▶ [Records shown]:
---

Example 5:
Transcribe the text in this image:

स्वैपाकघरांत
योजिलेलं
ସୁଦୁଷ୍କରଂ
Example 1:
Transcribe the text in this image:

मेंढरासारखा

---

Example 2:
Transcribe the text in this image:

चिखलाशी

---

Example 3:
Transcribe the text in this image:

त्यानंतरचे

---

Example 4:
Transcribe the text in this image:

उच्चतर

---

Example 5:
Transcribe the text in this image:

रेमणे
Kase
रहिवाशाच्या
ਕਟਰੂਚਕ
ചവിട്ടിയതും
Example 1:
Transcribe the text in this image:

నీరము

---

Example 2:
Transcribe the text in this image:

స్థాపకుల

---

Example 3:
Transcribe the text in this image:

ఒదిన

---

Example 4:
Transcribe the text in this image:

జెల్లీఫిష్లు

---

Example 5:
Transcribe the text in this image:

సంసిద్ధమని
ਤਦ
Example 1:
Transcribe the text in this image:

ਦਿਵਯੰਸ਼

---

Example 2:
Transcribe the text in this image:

▶ [Exercise]:
Every line of the material above must be set down again exactly.

▶ [Final answer]:
---

Example 5:
Transcribe the text in this image:

स्वैपाकघरांत
योजिलेलं
ସୁଦୁଷ୍କରଂ
Example 1:
Transcribe the text in this image:

मेंढरासारखा

---

Example 2:
Transcribe the text in this image:

चिखलाशी

---

Example 3:
Transcribe the text in this image:

त्यानंतरचे

---

Example 4:
Transcribe the text in this image:

उच्चतर

---

Example 5:
Transcribe the text in this image:

रेमणे
Kase
रहिवाशाच्या
ਕਟਰੂਚਕ
ചവിട്ടിയതും
Example 1:
Transcribe the text in this image:

నీరము

---

Example 2:
Transcribe the text in this image:

స్థాపకుల

---

Example 3:
Transcribe the text in this image:

ఒదిన

---

Example 4:
Transcribe the text in this image:

జెల్లీఫిష్లు

---

Example 5:
Transcribe the text in this image:

సంసిద్ధమని
ਤਦ
Example 1:
Transcribe the text in this image:

ਦਿਵਯੰਸ਼

---

Example 2:
Transcribe the text in this image:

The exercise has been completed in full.